▶ **本文抜粋**:
══════

2017年2月26日

いちろーくん


「店、一回閉めなあかん。」と早めに伝えた友人がいて、彼はその時黙っていて、うん、と言って普通に帰っていった。なんも言わんのかい、思ったけど、それはそれで。
あれから何度来てくれとるよ。仕事もあるだろうに住まいも大阪やのに。普通の顔して当たり前みたく来てくれて。何度来てくれとるよ。もうわかったから。涙が止まらん。

そんないちろーくんみたいな人が、この店には他にもいる。閉店すると告げてから幾度も幾度も来てくれる。遠くからやのに来てくれたり、頭痛薬渡しに来てくれたり、閉店間際にいつも来てくれてさりげなく話聞いてくれたり、ご飯差し入れてくれたり、フレンチトースト食べることを目標に病と向き合ったり、心が熱くなる。ほんまにありがとうございます。本人たちは、どれだけ愛のある人たちか自分でわかっとるんやろか。僕はそんな人たちみたいになれるやろか。忘れませんし、そうなりたいと心から思います。返してゆける人間になりたいと、心から思います。

══════

▶ **エントリ抜粋**:

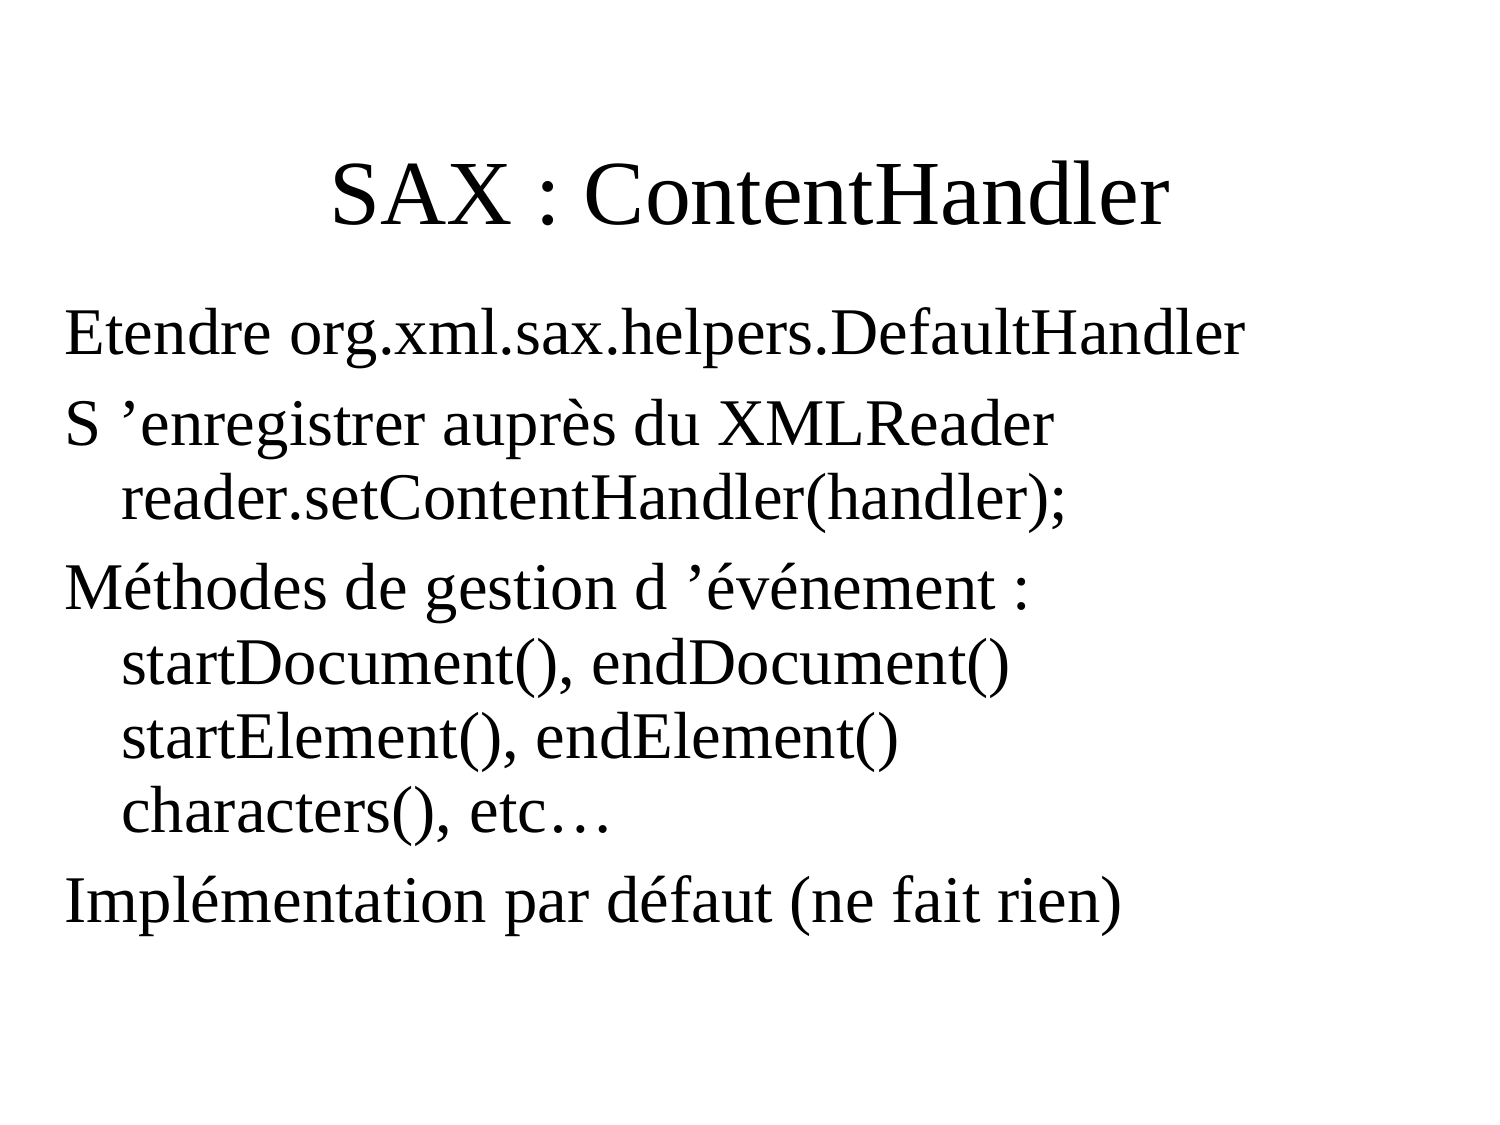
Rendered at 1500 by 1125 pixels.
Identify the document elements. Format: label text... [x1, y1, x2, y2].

title SAX : ContentHandler [112, 99, 1388, 287]
list Etendre org.xml.sax.helpers.DefaultHandler S ’enregistrer auprès du XMLReader reader.setContentHandler(handler); Méthodes de gestion d ’événement : startDocument(), endDocument() startElement(), endElement() characters(), etc… Implémentation par défaut (ne fait rien) [50, 287, 1450, 1097]
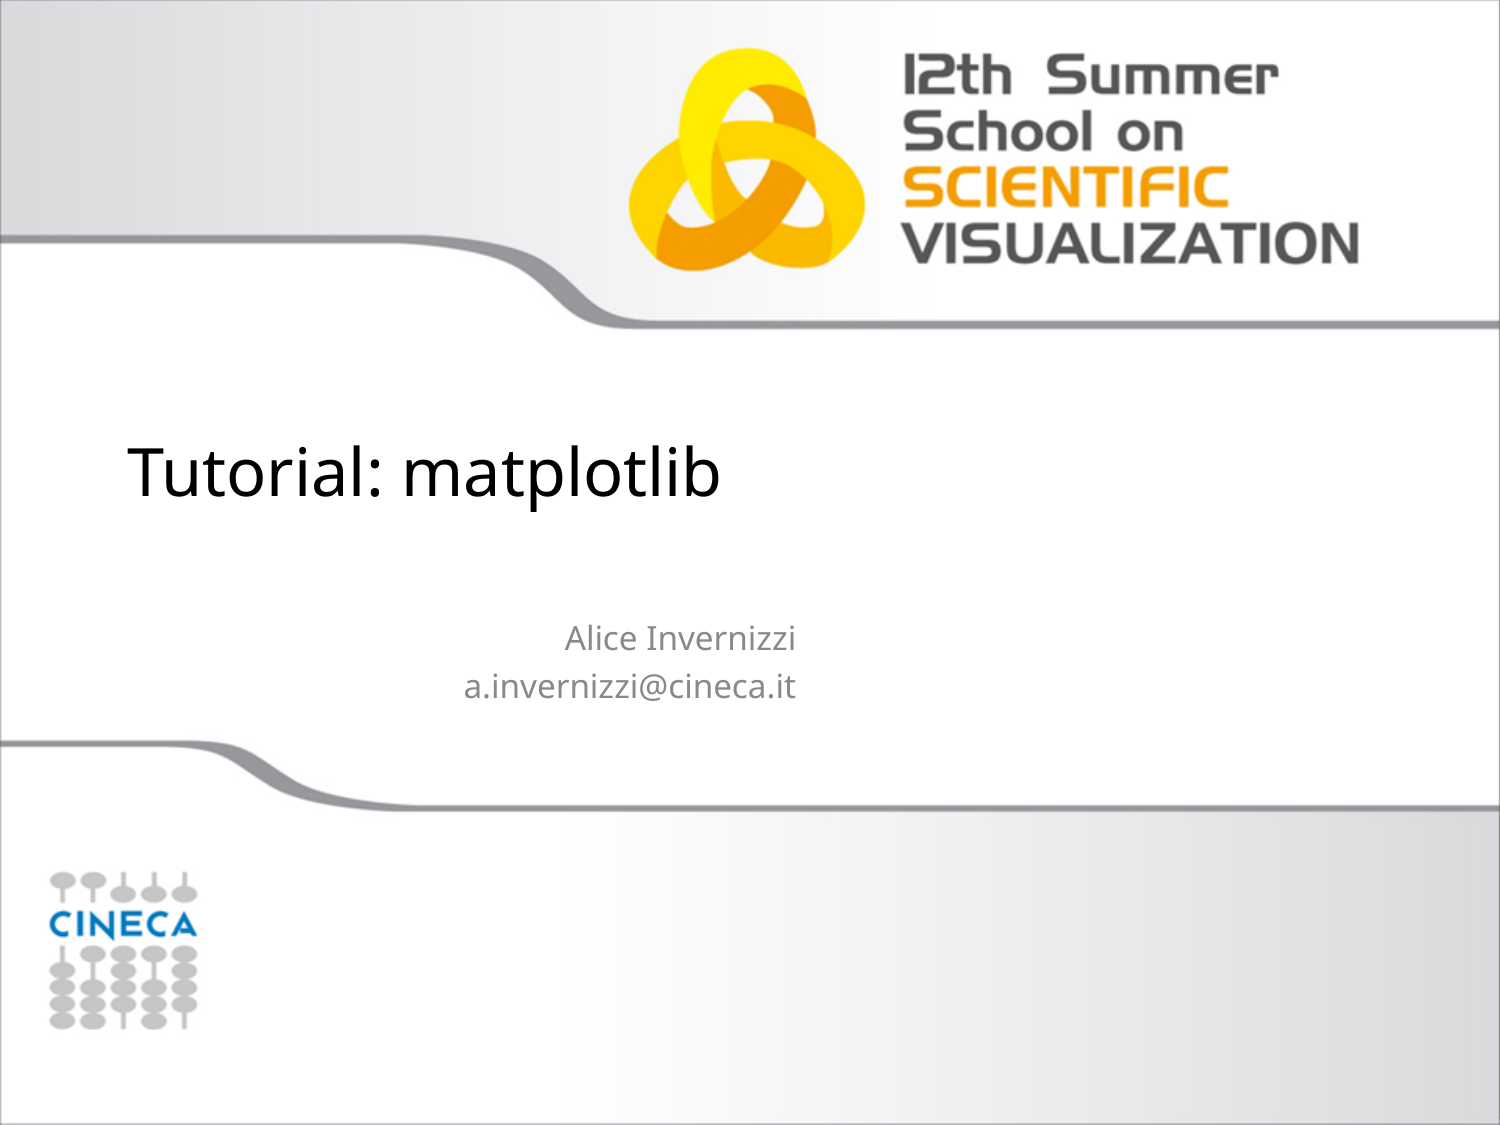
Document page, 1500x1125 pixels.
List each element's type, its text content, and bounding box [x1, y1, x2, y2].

picture [0, 0, 1500, 1125]
title Tutorial: matplotlib [112, 349, 1388, 591]
subtitle Alice Invernizzi a.invernizzi@cineca.it [448, 609, 1499, 898]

══════

▶ **作業内容**:
本文の「そんないちろーくんみたいな人」から「なりたいと、心から思います。」までをすべて書き直し、その際「フレンチトースト」を「ホットケーキ」に差し替えること。

▶ **想定解答**:
そんないちろーくんみたいな人が、この店には他にもいる。閉店すると告げてから幾度も幾度も来てくれる。遠くからやのに来てくれたり、頭痛薬渡しに来てくれたり、閉店間際にいつも来てくれてさりげなく話聞いてくれたり、ご飯差し入れてくれたり、ホットケーキ食べることを目標に病と向き合ったり、心が熱くなる。ほんまにありがとうございます。本人たちは、どれだけ愛のある人たちか自分でわかっとるんやろか。僕はそんな人たちみたいになれるやろか。忘れませんし、そうなりたいと心から思います。返してゆける人間になりたいと、心から思います。